Setup & Authentication

Skill: databricks-zerobus-ingest

Zerobus Ingest lets you push data directly into Delta tables over gRPC — no Kafka, no Kinesis, no message bus at all. Before you write your first record, you need four things wired up: the server endpoint for your cloud region, a service principal with the right grants, a target Delta table, and the SDK installed. This page gets you from zero to a verified connection.

“Set up everything I need to start ingesting data into Databricks with Zerobus — I’m on AWS us-west-2 and want to use Python.”

Terminal window
# 1. Resolve the server endpoint from your workspace ID and region
export ZEROBUS_SERVER_ENDPOINT="1234567890123456.zerobus.us-west-2.cloud.databricks.com"
export DATABRICKS_WORKSPACE_URL="https://dbc-a1b2c3d4-e5f6.cloud.databricks.com"
# 2. Set service principal credentials
export DATABRICKS_CLIENT_ID="<your-service-principal-client-id>"
export DATABRICKS_CLIENT_SECRET="<your-service-principal-client-secret>"
# 3. Target table (must already exist as managed Delta)
export ZEROBUS_TABLE_NAME="my_catalog.my_schema.my_events"
# 4. Install the SDK
pip install databricks-zerobus-ingest-sdk>=1.0.0

Key decisions:

  • The endpoint format differs between AWS and Azure — get this wrong and you’ll see connection failures with no helpful error message
  • Environment variables keep credentials out of source code — your AI coding assistant will read these when generating Zerobus clients
  • The SDK version must be 1.0.0 or newer for GA features like ingest_record and flush-based ACK handling
  • You must install on classic compute — the SDK cannot be pip-installed on serverless

Create the target table before anything else

Section titled “Create the target table before anything else”

“Create a Unity Catalog table that I can ingest IoT sensor data into with Zerobus.”

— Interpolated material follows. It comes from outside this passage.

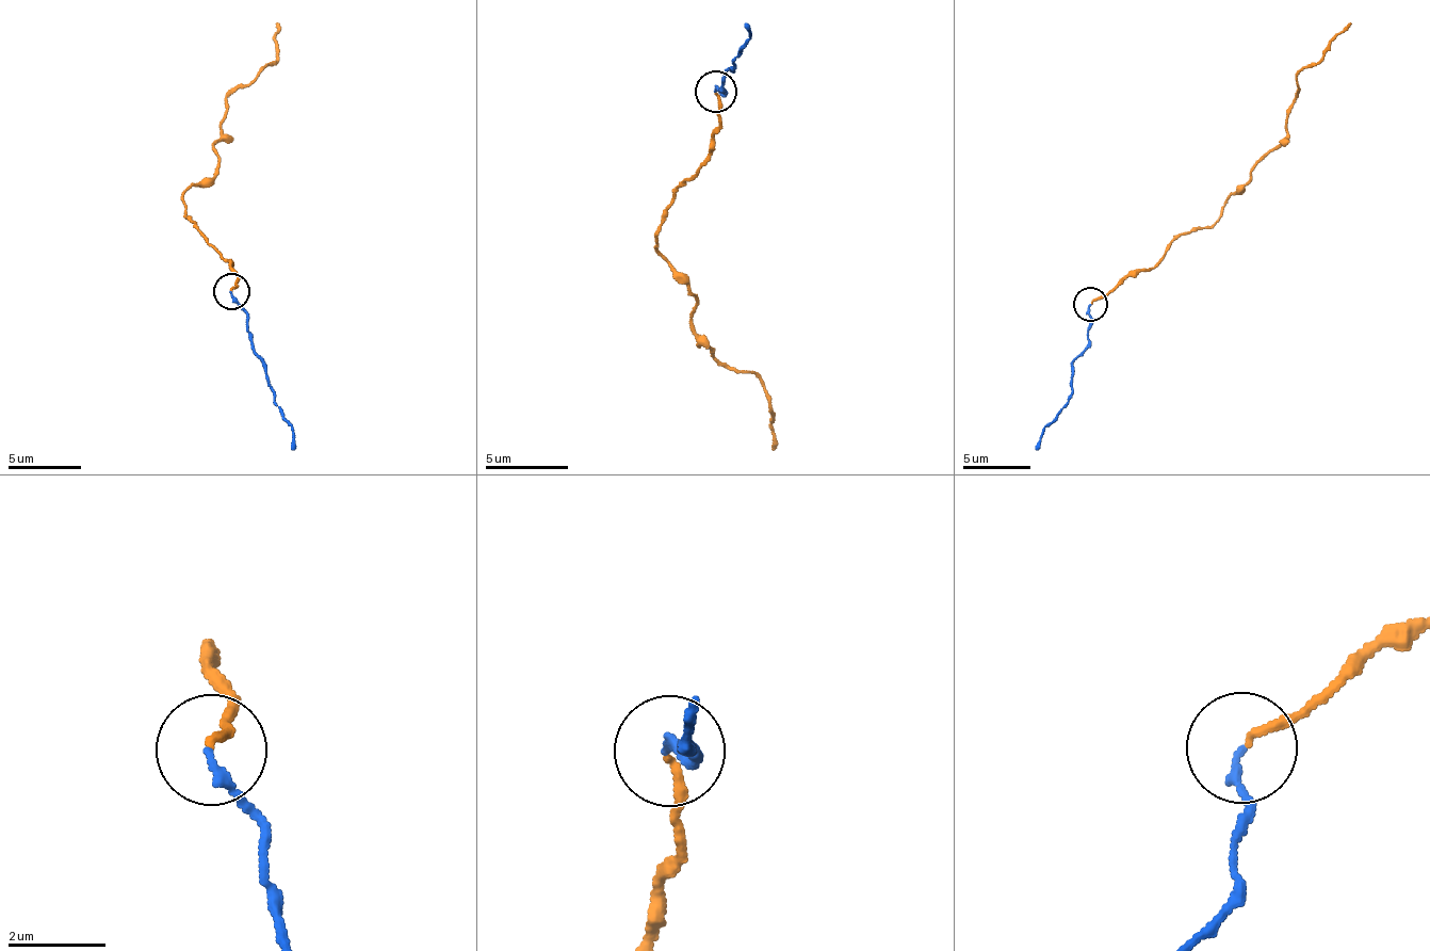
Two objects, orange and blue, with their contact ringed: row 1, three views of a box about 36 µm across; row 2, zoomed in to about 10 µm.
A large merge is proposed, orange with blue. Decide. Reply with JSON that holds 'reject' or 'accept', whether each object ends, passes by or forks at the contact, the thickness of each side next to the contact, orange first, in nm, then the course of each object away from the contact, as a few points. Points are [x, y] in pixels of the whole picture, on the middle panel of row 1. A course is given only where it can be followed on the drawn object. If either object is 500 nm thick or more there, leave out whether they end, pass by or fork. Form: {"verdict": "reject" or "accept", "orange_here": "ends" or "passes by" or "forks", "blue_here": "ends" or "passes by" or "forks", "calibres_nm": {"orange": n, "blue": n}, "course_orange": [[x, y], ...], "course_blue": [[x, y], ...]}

CREATE TABLE catalog.schema.my_events (
event_id STRING,
device_name STRING,
temp INT,
humidity LONG,
event_time TIMESTAMP
);

Zerobus does not create or alter tables. If the table doesn’t exist when you open a stream, you get a “table not found” error. The table must be managed Delta (no external storage), with column names limited to ASCII letters, digits, and underscores.

“Set up a service principal that can write to my Zerobus target table.”

GRANT USE CATALOG ON CATALOG my_catalog TO `<service-principal-uuid>`;
GRANT USE SCHEMA ON SCHEMA my_catalog.my_schema TO `<service-principal-uuid>`;
GRANT MODIFY, SELECT ON TABLE my_catalog.my_schema.my_events TO `<service-principal-uuid>`;

The explicit table-level grants are not optional. Zerobus uses an OAuth authorization_details flow that checks table-level permissions directly — schema-level inherited grants are not enough, even if they work for other Databricks APIs. If you see error 4024, this is almost certainly why.

“Configure Zerobus for an Azure workspace in East US 2.”

Terminal window
export ZEROBUS_SERVER_ENDPOINT="1234567890123456.zerobus.eastus2.azuredatabricks.net"
export DATABRICKS_WORKSPACE_URL="https://adb-1234567890123456.4.azuredatabricks.net"

The domain suffix changes between clouds: .cloud.databricks.com for AWS, .azuredatabricks.net for Azure. The workspace ID is the numeric segment you’ll find in your workspace URL or settings page.

“Write a quick Python health check that proves my Zerobus setup is working.”

import os
from zerobus.sdk.sync import ZerobusSdk
from zerobus.sdk.shared import RecordType, StreamConfigurationOptions, TableProperties
sdk = ZerobusSdk(
os.environ["ZEROBUS_SERVER_ENDPOINT"],
os.environ["DATABRICKS_WORKSPACE_URL"],
)
options = StreamConfigurationOptions(record_type=RecordType.JSON)
table_props = TableProperties(os.environ["ZEROBUS_TABLE_NAME"])
try:
stream = sdk.create_stream(
os.environ["DATABRICKS_CLIENT_ID"],
os.environ["DATABRICKS_CLIENT_SECRET"],
table_props,
options,
)
stream.close()
print("Connection verified.")
except Exception as e:
print(f"Setup issue: {e}")

If create_stream succeeds and you can close cleanly, every prerequisite is in place. A failure here means one of your four inputs — endpoint, credentials, table, or SDK — needs attention before you move on to ingestion.

  • Connection refused with no clear error — the endpoint format is wrong for your cloud provider. AWS uses <id>.zerobus.<region>.cloud.databricks.com, Azure uses <id>.zerobus.<region>.azuredatabricks.net. Double-check the domain suffix.
  • Error 4024 / authorization_details failure — the service principal has schema-level grants but not explicit table-level MODIFY and SELECT. Grant both directly on the target table.
  • “Table not found” when the table exists — the table is either external (not managed Delta), in an unsupported region, or the three-part name has a typo. Verify with DESCRIBE TABLE EXTENDED.
  • SDK install fails on serverless compute — the Zerobus SDK requires native gRPC binaries that cannot install on serverless. Use classic compute clusters, or switch to the Zerobus REST API (Beta) for notebook-based ingestion.
  • Firewall blocks the connection — if your producer runs behind a corporate firewall, you need to allowlist the Zerobus IP ranges for your region. Check the Databricks docs or contact your account team for current ranges.